The cost of leaving

Kathy Evans
Thursday, November 23, 2023

It’s hard writing about the end of our 81-year-old charity when the job we set out to achieve is not truly done.

Kathy Evans: "This is an existential crisis for the nation’s children’s charities"
Kathy Evans: "This is an existential crisis for the nation’s children’s charities"

When my professional ancestors started Children England, back in 1942, the nations’ children and families were experiencing the ravages, dangers and great personal sacrifices of the war. The collective of children’s charities that came together, with grant funding from the wartime coalition government, aimed to galvanise the hopes and ideas in the Beveridge Report. The bleakness of their present moment told them only how important it was to work together to create a better future, or even just the hope of one, when peace came.

I’ve tried to imagine that founding context often during the last decade as leader of the infrastructure charity they created. Not only has running Children England brought the privilege of being a custodian of their original purpose, but also being a voice and support for around 100 brilliant children’s charities who count as our members and trustees today.

You will recognise that sense of our charity’s roots in the emergence of the welfare state in the work of the ChildFair State Inquiry over the last five years, this time led by the expertise and insights of young people. Their work isn’t just cogent, feasible and principled, it does exactly what the Beveridge Report did for a bruised, demoralised and grieving nation, by offering hope and light at the end of the tunnel.

Anyone who reads the Vision for a ChildFair State will have that feeling of hope and possibility. I owe a great debt of thanks to all our young leaders for giving me that sense of hope throughout the last five years. The future will be better because they are already growing into young adults who can change our world, with a plan for how to do it.

No matter how positive their work has been for all of us, though, it just couldn’t make our charitable sums add up to survive the so-called cost-of-living crisis. Every organisation has been thrown into a profound existential challenge that lives in numbers on spreadsheets. It terrifies me especially because both our government and opposition seem oblivious to the reality of how deeply it threatens the continued existence of thousands of organisations full of talent, passion, history and purpose.
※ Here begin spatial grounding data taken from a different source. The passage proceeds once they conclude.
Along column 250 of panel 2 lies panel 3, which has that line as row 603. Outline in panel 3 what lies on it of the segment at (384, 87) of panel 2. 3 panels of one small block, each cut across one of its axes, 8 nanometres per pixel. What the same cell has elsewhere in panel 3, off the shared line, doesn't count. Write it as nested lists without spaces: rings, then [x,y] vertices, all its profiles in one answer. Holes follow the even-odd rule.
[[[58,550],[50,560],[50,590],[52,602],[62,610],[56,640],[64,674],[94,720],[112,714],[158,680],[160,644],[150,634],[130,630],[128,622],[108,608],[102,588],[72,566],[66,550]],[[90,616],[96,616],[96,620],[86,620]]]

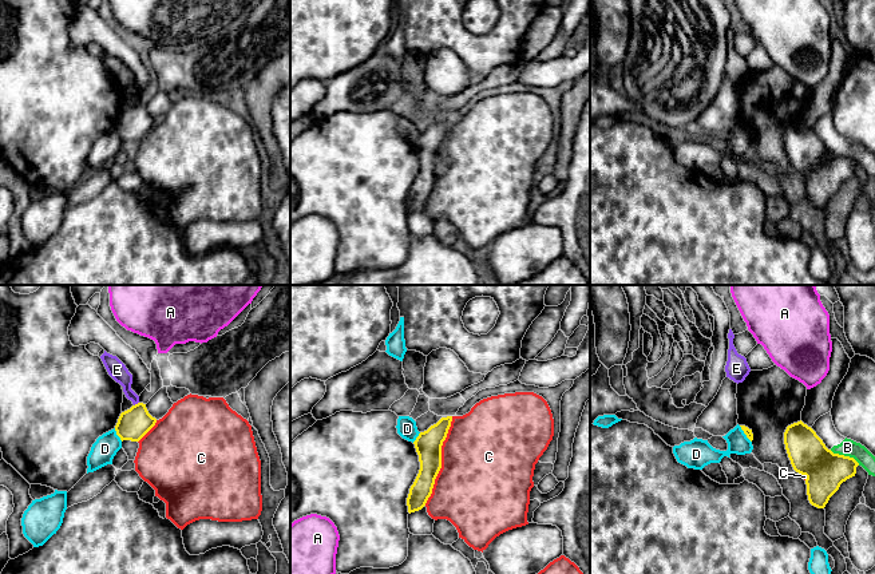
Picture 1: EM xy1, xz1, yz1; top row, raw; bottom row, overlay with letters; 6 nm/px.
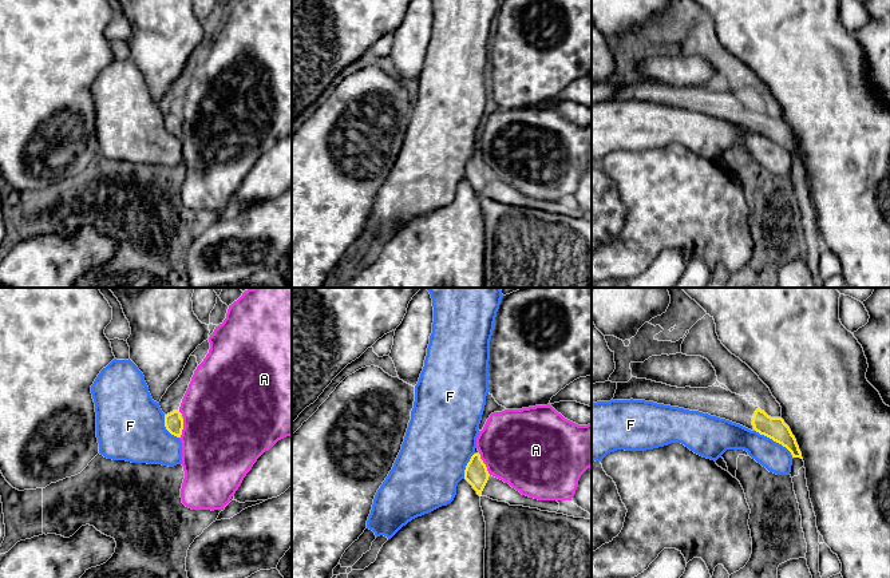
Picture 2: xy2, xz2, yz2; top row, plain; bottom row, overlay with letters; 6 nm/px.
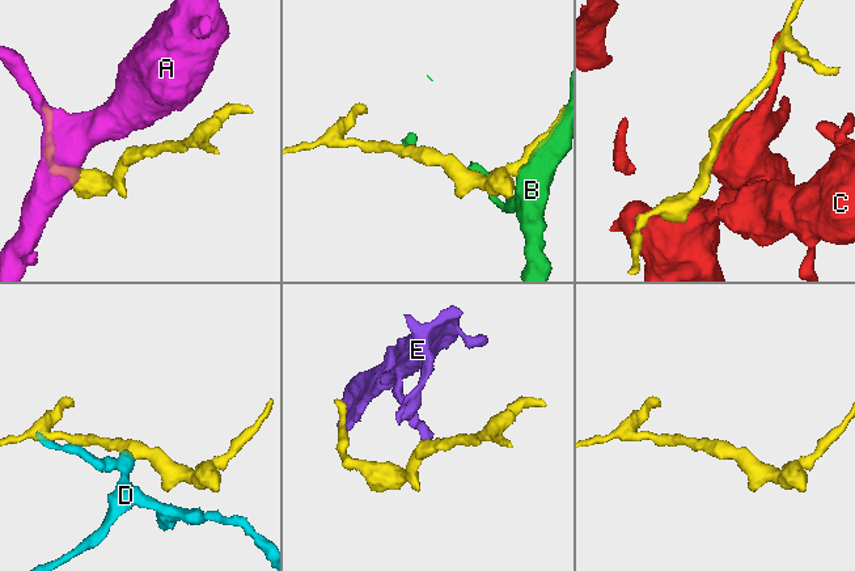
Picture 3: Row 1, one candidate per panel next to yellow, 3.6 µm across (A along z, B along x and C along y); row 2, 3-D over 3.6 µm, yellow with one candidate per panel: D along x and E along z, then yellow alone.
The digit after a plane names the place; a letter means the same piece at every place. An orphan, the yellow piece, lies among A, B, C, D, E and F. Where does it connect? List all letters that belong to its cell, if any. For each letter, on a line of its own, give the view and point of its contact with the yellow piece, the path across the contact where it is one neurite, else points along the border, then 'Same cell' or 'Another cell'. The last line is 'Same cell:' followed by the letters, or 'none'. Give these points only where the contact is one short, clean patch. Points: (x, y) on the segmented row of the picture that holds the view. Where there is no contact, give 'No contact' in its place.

Thanks to the National Council for Voluntary Organisations, we know that 45 per cent of charities delivering public services have never had their full service costs covered. In the last year, when consumer price index inflation was 8.7 per cent, the average contract fee uplift for charities was only 2.7 per cent. Nearly all are having to reduce their staffing and service offer. A whopping 87 per cent of charities are subsiding public service contracts – with 67 per cent using donation income and 11 per cent their reserves. Unlike councils who are also using reserves to keep their children’s services going, or private firms, who have loan capital or private equity investors, a charity without reserves has to shut.

The tunnel today is dark, as it was when we started in 1942. Unlike that moment in time, there is no government awareness or concern about what we stand to lose before we reach the tunnel’s end. This is an existential crisis for the nation’s children’s charities, and Children England’s whole purpose has been to call that out and offer better alternatives. We will do that right up to our closing day. But then we’ll become another loss on the balance sheet of charitable effort, and the sector I love will still face all the same threats without its umbrella body.

The charities we were set up to represent will still be essential parts of their communities and services, but risk succumbing to the same threat as that facing the children and families they work for. The cost of living. The cost of loving. The job of standing up for them is everyone’s.